Since this enactment the Legislature has from time to time added to the list of minerals subject to lease and made changes in royalty rates, but the powers of the Commissioner in granting permits have remained the same as when this authority was vested in the Attorney General. This statute together with § 1 of Act 131 of the Acts of 1935 (Ark. Stats., 1947, § 84-1719) hereinafter quoted, covers the legislative grants of authority to the Commissioner here under consideration: “The Revenue Commissioner of the State of Arkansas is here*568by given authority to promulgate any and all regulations, rules and orders which he may deem necessary-to effectively collect all taxes, penalties, delinquencies, defaults and other monies required by law to be collected by the State Revenue Department, and suits may be filed in the name of the Commissioner of Revenues and at his instance to recover money due and payable to the State and collectible by him. Within ten (10) days after any amount of money is due and payable the Revenue Commissioner shall take steps to collect the same.”

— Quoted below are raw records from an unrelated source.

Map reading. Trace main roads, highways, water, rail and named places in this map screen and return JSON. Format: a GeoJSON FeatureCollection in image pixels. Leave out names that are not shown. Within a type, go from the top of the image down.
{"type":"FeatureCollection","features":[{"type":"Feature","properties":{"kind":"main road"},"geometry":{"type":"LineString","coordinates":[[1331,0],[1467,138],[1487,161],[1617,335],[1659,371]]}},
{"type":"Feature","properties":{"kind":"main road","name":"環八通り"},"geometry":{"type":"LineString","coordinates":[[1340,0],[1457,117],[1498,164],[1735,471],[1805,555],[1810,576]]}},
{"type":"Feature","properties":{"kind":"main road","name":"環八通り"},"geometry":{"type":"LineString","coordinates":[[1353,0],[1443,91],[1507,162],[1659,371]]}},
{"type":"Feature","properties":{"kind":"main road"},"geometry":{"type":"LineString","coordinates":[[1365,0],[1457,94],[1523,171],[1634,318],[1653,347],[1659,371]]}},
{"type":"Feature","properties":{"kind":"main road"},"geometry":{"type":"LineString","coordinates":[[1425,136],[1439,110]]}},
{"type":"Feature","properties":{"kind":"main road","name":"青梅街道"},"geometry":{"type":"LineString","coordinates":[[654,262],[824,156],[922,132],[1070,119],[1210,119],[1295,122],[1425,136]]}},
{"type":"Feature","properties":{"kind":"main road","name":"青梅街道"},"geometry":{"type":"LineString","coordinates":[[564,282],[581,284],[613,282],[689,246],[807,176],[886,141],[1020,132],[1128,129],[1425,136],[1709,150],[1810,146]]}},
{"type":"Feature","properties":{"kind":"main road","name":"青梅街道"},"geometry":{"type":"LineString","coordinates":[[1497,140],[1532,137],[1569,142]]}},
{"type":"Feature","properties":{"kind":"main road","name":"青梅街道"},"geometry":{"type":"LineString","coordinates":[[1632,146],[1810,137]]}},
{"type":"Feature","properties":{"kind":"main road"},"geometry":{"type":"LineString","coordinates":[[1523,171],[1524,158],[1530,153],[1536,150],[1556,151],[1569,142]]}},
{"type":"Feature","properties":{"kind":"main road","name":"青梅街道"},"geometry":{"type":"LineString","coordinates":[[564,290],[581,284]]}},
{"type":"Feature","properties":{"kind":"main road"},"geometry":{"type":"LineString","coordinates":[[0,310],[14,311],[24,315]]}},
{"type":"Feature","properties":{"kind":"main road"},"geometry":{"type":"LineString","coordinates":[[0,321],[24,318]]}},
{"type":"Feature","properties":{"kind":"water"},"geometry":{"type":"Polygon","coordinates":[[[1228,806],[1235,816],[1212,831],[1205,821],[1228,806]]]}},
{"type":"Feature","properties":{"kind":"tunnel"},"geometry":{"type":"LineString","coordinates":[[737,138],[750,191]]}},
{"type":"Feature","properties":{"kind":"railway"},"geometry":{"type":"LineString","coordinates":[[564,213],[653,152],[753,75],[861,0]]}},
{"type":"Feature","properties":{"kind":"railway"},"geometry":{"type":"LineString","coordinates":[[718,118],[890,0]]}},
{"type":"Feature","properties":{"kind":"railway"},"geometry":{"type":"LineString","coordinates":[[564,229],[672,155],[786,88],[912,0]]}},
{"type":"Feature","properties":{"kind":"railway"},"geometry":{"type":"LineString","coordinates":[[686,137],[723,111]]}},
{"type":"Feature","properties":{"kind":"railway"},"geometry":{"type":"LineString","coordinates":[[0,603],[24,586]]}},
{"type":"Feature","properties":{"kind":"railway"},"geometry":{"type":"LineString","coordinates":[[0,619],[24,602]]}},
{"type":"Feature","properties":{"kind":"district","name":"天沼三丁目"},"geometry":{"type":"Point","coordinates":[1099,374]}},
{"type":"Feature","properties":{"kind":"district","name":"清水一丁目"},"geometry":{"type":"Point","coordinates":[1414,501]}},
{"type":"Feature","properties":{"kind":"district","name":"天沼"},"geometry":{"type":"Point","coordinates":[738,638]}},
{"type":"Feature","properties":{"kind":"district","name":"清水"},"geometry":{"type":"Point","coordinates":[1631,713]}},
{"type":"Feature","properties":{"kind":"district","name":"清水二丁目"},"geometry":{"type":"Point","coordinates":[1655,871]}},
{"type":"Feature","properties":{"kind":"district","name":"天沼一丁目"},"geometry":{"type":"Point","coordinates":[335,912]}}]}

We think the Legislature clearly intended to give the Commissioner the same authority in dealing with the State’s property as involved in the case at bar that was previously given the Attorney General. That the Commissioner may sue in his name to recover not onty taxes but “other monies” required by law to be collected by him is plainly stated in Ark. Stats., § 84-1719. This would certainly include money due on royalties. Since the Legislature has charged the Commissioner with the responsibility of determining who shall take the minerals from lands in the navigable streams of Arkansas, subject to the approval of the Attorney General; and has authorized suit in his name to collect monies due therefrom, we think his authority to ask an injunction to prevent continued illegal taking of State property in such a suit is merely a necessary incident to the effective carrying out of duties specifically given him.

We do not hold that the Attorney General might not maintain on behalf of the State a similar suit in circumstances he deemed appropriate; nor do we pass on the merits of the allegations in the complaint. We do hold that the Commissioner had authority to maintain the action here brought, and that the Chancellor erred in dismissing the complaint.

The decree appealed from is reversed and the cause remanded with directions that the complaint be reinstated for a trial on the merits of the cause.